When using the HDBSCAN algorithm with an input layer containing more than 3 million features, the tool may fail unless your administrator increases the value of the javaHeapSize parameter on the GeoAnalyticsTools GP Service. Roughly 2 GB of heap space is needed per 3 million features. The amount of RAM specified by javaHeapSize should be available on each GeoAnalytics Server machine in addition to the 16 GB normally required by GeoAnalytics Server. For example, if you want to cluster 9 million features with HDBSCAN you should set javaHeapSize to no less than 6144 MB, or 6 GB. In this case, each GeoAnalytics Server machine should have a total of at least 22 GB of RAM available.
To learn more, see the ArcGIS Pro documentation on How Density-based Clustering works
ArcGIS API for Python example
The Find Point Clusters tool is available through ArcGIS API for Python.
This example finds clusters of retail locations.
# Import the required ArcGIS API for Python modules
from arcgis.gis import GIS
from arcgis.geoanalytics import analyze_patterns
# Connect to your ArcGIS Enterprise portal and check that GeoAnalytics is supported
portal = GIS("https://myportal.domain.com/portal", "gis_publisher", "my_password", verify_cert=False)
if not portal.geoanalytics.is_supported():
print("Quitting, GeoAnalytics is not supported")
# Find the big data file share dataset you're interested in using for analysis
search_result = portal.content.search("", "Big Data File Share")
# Look through search results for a big data file share with the matching name
bd_file = next(x for x in search_result if x.title == "bigDataFileShares_RetailLocation")
# Look through the big data file share for points of sale
pos = next(x for x in bd_file.layers if x.properties.name == "POS")
# Set the tool environment settings
arcgis.env.verbose = True
# Run the tool Find Point Clusters
output = analyze_patterns.find_point_clusters(pos, 10, "Kilometers", "POS_Clusters")
# Visualize the tool results if you are running Python in a Jupyter Notebook
processed_map = portal.map('USA')
This example finds clusters of retail locations.
Use Find Point Clusters to find clusters of point features in surrounding noise based on their spatial distribution.
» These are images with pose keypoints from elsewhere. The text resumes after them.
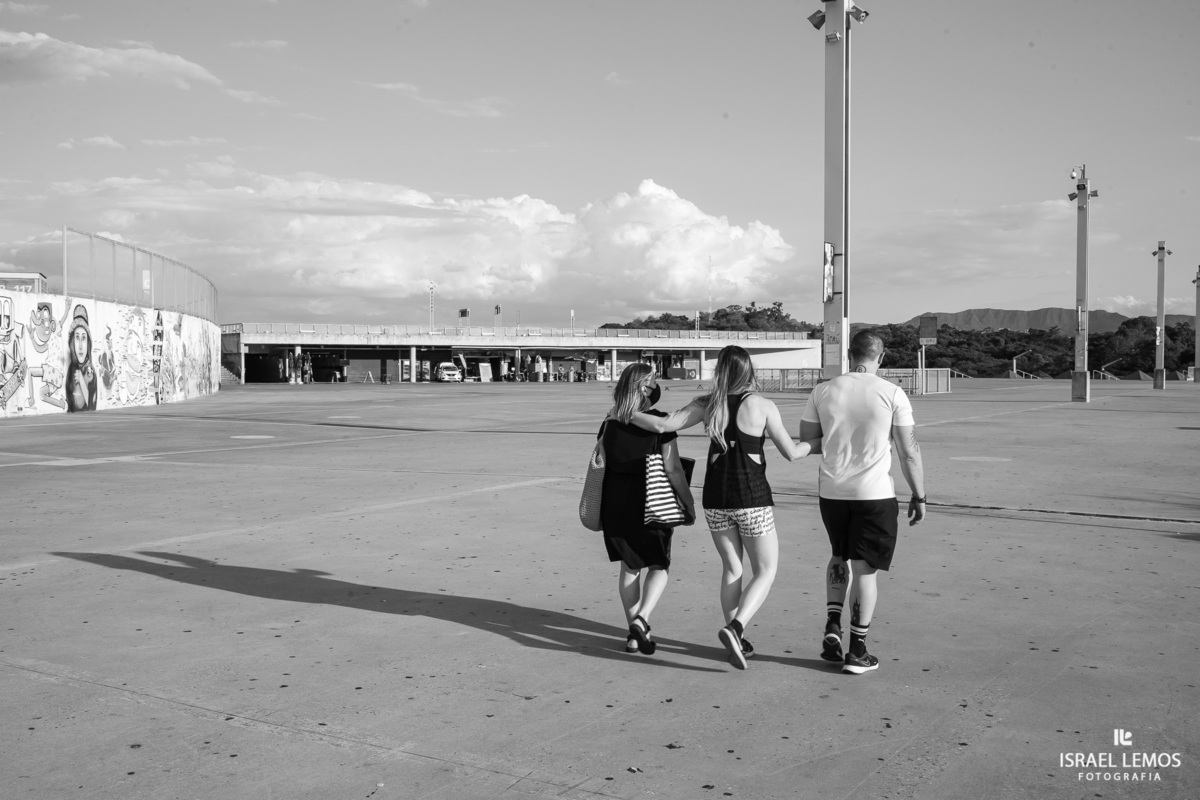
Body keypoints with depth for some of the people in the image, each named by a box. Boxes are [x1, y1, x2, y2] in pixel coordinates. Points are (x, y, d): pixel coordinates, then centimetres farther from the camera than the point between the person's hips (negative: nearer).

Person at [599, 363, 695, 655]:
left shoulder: (609, 423, 2)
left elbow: (600, 467, 7)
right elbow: (673, 469, -13)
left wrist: (602, 510, 17)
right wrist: (689, 502, -2)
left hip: (615, 504, 4)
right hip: (650, 505, -4)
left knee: (630, 566, 18)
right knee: (658, 566, 13)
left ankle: (634, 633, 21)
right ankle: (641, 619, -8)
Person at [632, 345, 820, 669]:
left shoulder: (707, 405, 0)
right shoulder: (762, 405, -8)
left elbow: (663, 425, -6)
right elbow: (791, 452, -6)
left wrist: (626, 414, 10)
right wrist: (823, 443, 12)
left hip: (715, 498, 4)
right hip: (752, 499, -4)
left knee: (731, 569, 17)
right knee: (766, 571, 8)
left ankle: (737, 641, 18)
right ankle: (734, 628, -12)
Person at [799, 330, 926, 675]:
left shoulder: (823, 391, 0)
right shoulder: (893, 394, -7)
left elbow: (805, 440, 6)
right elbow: (909, 451, -6)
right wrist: (918, 496, 3)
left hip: (832, 491, 3)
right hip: (875, 492, -3)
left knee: (839, 557, 24)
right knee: (864, 568, 5)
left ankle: (832, 626, 11)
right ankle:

Other tools that may be useful are the following:
Map Viewer analysis tools
To determine if there is any statistically significant clustering in the spatial pattern of your data, use the Find Hot Spots tool.
To create a density map of your point or line features, use the Calculate Density tool.
To determine if there are any statistically significant outliers in the spatial pattern of your data, use the Find Outliers tool.
ArcGIS Desktop analysis tools
The Density-based Clustering geoprocessing tool performs the same function as Find Point Clusters.
The Find Point Clusters GeoAnalytics Tools is available in ArcGIS Pro.